One of the biggest challenges in tech leadership is managing finite capacity. My advice? Over-communicate. It's a cliche but over-communication is key. If you are leading a team, make sure everyone knows what needs doing and why. Tell the story so that it sticks: in meetings, written updates, in presentations, or even when someone asks you to give a talk at a developer meet-up—so that the message sticks.

At the same time, always hold some capacity in reserve. Unexpected challenges will arise, and if you’re already stretched to the limit, everything grinds to a halt. Leave room for flexibility to ensure that your team can handle surprises without breaking momentum.

Like any good advice, I first heard this from my former bosses. At the time, it sounded ridiculous—but over the years, I’ve had to admit (begrudgingly) that they were right.

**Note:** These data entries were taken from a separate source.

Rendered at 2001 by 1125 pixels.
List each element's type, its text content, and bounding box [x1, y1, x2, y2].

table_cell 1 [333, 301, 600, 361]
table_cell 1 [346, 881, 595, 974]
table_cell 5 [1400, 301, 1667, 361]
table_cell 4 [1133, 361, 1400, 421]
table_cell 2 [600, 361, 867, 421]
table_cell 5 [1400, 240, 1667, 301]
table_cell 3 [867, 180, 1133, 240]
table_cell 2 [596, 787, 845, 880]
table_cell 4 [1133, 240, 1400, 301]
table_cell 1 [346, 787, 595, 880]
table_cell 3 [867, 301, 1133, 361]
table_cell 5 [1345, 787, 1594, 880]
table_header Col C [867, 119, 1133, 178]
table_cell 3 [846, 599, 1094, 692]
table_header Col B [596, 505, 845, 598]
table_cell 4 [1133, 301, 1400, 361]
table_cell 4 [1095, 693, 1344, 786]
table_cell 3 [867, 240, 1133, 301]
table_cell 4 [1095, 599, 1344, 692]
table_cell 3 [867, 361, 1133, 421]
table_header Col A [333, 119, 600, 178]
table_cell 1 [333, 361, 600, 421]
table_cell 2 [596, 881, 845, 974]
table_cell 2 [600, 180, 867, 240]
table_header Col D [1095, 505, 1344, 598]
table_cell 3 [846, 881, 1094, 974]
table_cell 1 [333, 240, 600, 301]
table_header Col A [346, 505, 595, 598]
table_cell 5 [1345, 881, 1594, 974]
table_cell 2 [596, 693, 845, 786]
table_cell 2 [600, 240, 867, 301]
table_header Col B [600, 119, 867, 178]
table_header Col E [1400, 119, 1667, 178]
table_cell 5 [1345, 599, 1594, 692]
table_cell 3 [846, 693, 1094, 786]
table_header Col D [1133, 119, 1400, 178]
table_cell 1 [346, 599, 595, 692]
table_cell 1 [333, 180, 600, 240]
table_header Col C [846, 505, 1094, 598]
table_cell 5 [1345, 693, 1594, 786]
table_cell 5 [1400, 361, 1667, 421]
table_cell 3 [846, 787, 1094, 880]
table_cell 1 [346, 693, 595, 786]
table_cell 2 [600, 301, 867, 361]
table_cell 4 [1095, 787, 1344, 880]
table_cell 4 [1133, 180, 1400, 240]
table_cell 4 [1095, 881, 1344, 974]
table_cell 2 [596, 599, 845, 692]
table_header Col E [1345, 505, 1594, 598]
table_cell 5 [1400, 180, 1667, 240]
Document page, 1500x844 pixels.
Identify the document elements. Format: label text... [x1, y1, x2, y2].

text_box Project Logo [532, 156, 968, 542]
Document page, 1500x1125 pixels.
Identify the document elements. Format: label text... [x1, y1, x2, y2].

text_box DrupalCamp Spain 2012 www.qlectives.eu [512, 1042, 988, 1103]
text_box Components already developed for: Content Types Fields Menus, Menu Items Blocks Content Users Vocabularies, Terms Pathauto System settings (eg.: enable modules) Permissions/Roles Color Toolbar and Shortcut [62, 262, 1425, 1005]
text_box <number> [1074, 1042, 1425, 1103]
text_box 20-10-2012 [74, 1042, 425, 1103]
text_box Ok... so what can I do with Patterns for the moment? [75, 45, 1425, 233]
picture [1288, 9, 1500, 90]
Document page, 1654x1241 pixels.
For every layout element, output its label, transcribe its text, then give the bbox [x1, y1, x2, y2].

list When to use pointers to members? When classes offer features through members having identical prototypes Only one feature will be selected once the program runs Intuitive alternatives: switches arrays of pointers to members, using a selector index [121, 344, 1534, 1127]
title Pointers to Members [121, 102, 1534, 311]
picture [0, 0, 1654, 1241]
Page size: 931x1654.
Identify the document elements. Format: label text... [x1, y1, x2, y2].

The role of Zalando’s OFMs in resilience


The most relevant OFMs (Our Founding Mindsets) are the customer-centric ones, because they provide a strong foundation for resilience:

Always put yourself in our customer’s shoes:

Everything starts with the customer. We always ask: are we delivering our customer promises? Are we creating memorable moments?

Solve something that matters:

We start with an experience worth creating and then work backwards. To achieve desired outcomes, we focus on critical inputs that we can control.

Put purpose first, ego second:

We stay humble and trust that our personal success comes from making the best decisions for the customer.

Building resilience isn’t about having all the answers. It’s about staying open to learning, embracing setbacks as growth opportunities, and taking small steps forward every day towards achievements.